We have to assume that the samples are independent of each other as we know they are dependent on hecatares.
Though the correlations are rather high this is due to the smiliarity of hectares per year. Thus the amount of ch4 is similiar
Distribution Similiarity
Mann-Whitney U Test
# Example of the Mann-Whitney U Test
stat, p = stats.mannwhitneyu(data_2019, data_2020)
print('stat=%.3f, p=%.3f' % (stat, p))
if p > 0.05:
print('Probably the same distribution')
else:
print('Probably different distributions')
stat=266.000, p=0.982
Probably the same distribution
Kruskal Wallis test
stat, p = stats.kruskal(data_2019, data_2020)
print('stat=%.3f, p=%.3f' % (stat, p))
if p > 0.05:
print('Probably the same distribution')
else:
print('Probably different distributions')
stat=0.001, p=0.974
Probably the same distribution
Friedman Test
Just for the sake of it I will compare data across all distributions
# Example of the Friedman Test
#data_2014 = hypothesis_testing_df['tCH4_2014']
data_2015 = hypothesis_testing_df['tCH4_2015']
data_2016 = hypothesis_testing_df['tCH4_2016']
data_2017 = hypothesis_testing_df['tCH4_2017']
data_2018 = hypothesis_testing_df['tCH4_2018']
stat, p = stats.friedmanchisquare(data_2015, data_2016, data_2017, data_2018, data_2019, data_2020)

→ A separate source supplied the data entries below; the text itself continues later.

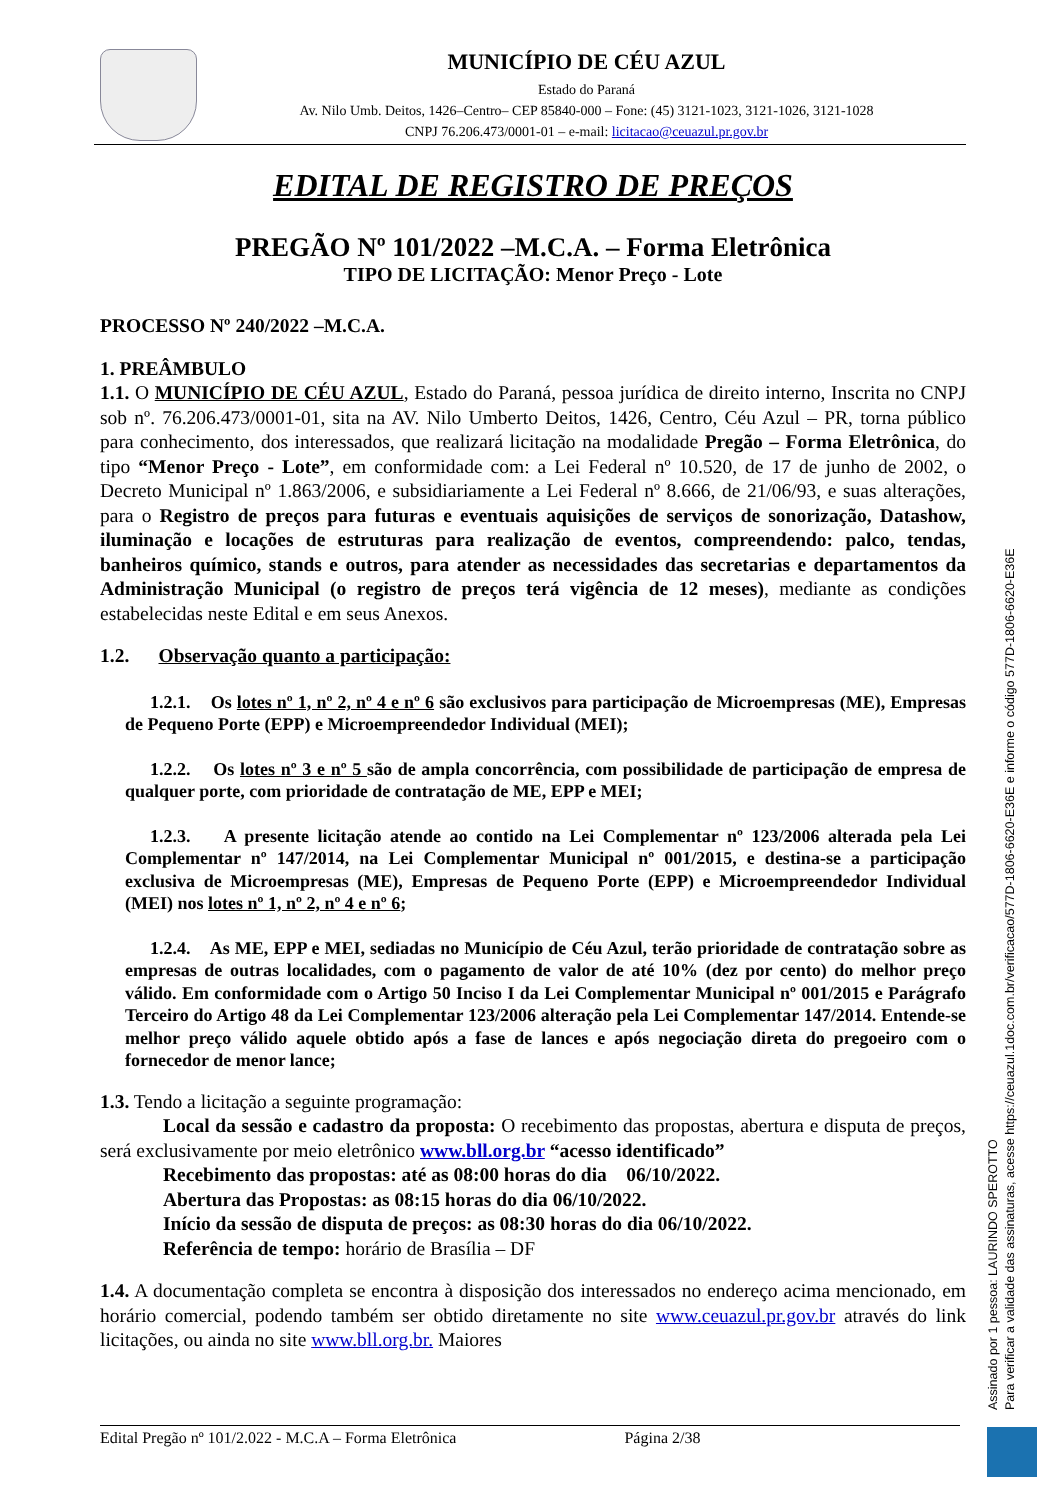MUNICÍPIO DE CÉU AZUL
Estado do Paraná
Av. Nilo Umb. Deitos, 1426–Centro– CEP 85840-000 – Fone: (45) 3121-1023, 3121-1026, 3121-1028
CNPJ 76.206.473/0001-01 – e-mail: licitacao@ceuazul.pr.gov.br
EDITAL DE REGISTRO DE PREÇOS
PREGÃO Nº 101/2022 –M.C.A. – Forma Eletrônica
TIPO DE LICITAÇÃO: Menor Preço - Lote
PROCESSO Nº 240/2022 –M.C.A.
1. PREÂMBULO
1.1. O MUNICÍPIO DE CÉU AZUL, Estado do Paraná, pessoa jurídica de direito interno, Inscrita no CNPJ sob nº. 76.206.473/0001-01, sita na AV. Nilo Umberto Deitos, 1426, Centro, Céu Azul – PR, torna público para conhecimento, dos interessados, que realizará licitação na modalidade Pregão – Forma Eletrônica, do tipo “Menor Preço - Lote”, em conformidade com: a Lei Federal nº 10.520, de 17 de junho de 2002, o Decreto Municipal nº 1.863/2006, e subsidiariamente a Lei Federal nº 8.666, de 21/06/93, e suas alterações, para o Registro de preços para futuras e eventuais aquisições de serviços de sonorização, Datashow, iluminação e locações de estruturas para realização de eventos, compreendendo: palco, tendas, banheiros químico, stands e outros, para atender as necessidades das secretarias e departamentos da Administração Municipal (o registro de preços terá vigência de 12 meses), mediante as condições estabelecidas neste Edital e em seus Anexos.
1.2. Observação quanto a participação:
1.2.1. Os lotes nº 1, nº 2, nº 4 e nº 6 são exclusivos para participação de Microempresas (ME), Empresas de Pequeno Porte (EPP) e Microempreendedor Individual (MEI);
1.2.2. Os lotes nº 3 e nº 5 são de ampla concorrência, com possibilidade de participação de empresa de qualquer porte, com prioridade de contratação de ME, EPP e MEI;
1.2.3. A presente licitação atende ao contido na Lei Complementar nº 123/2006 alterada pela Lei Complementar nº 147/2014, na Lei Complementar Municipal nº 001/2015, e destina-se a participação exclusiva de Microempresas (ME), Empresas de Pequeno Porte (EPP) e Microempreendedor Individual (MEI) nos lotes nº 1, nº 2, nº 4 e nº 6;
1.2.4. As ME, EPP e MEI, sediadas no Município de Céu Azul, terão prioridade de contratação sobre as empresas de outras localidades, com o pagamento de valor de até 10% (dez por cento) do melhor preço válido. Em conformidade com o Artigo 50 Inciso I da Lei Complementar Municipal nº 001/2015 e Parágrafo Terceiro do Artigo 48 da Lei Complementar 123/2006 alteração pela Lei Complementar 147/2014. Entende-se melhor preço válido aquele obtido após a fase de lances e após negociação direta do pregoeiro com o fornecedor de menor lance;
1.3. Tendo a licitação a seguinte programação:
Local da sessão e cadastro da proposta: O recebimento das propostas, abertura e disputa de preços, será exclusivamente por meio eletrônico www.bll.org.br “acesso identificado”
Recebimento das propostas: até as 08:00 horas do dia 06/10/2022.
Abertura das Propostas: as 08:15 horas do dia 06/10/2022.
Início da sessão de disputa de preços: as 08:30 horas do dia 06/10/2022.
Referência de tempo: horário de Brasília – DF
1.4. A documentação completa se encontra à disposição dos interessados no endereço acima mencionado, em horário comercial, podendo também ser obtido diretamente no site www.ceuazul.pr.gov.br através do link licitações, ou ainda no site www.bll.org.br. Maiores
Edital Pregão nº 101/2.022 - M.C.A – Forma Eletrônica Página 2/38
Assinado por 1 pessoa: LAURINDO SPEROTTO
Para verificar a validade das assinaturas, acesse https://ceuazul.1doc.com.br/verificacao/577D-1806-6620-E36E e informe o código 577D-1806-6620-E36E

print('stat=%.3f, p=%.3f' % (stat, p))
if p > 0.05:
print('Probably the same distribution')
else:
print('Probably different distributions')
stat=11.472, p=0.043
Probably different distributions
Results.
Some distributions differ from one another. Which those are have yet to be discovered. For the sake of this analysis I will not attempt to identify them.
The statment that the distributions of the 2019 and 2020 data do not differ cannot differ. That said we also cannot claim that the means are statistically equivalent as the data is not parametric.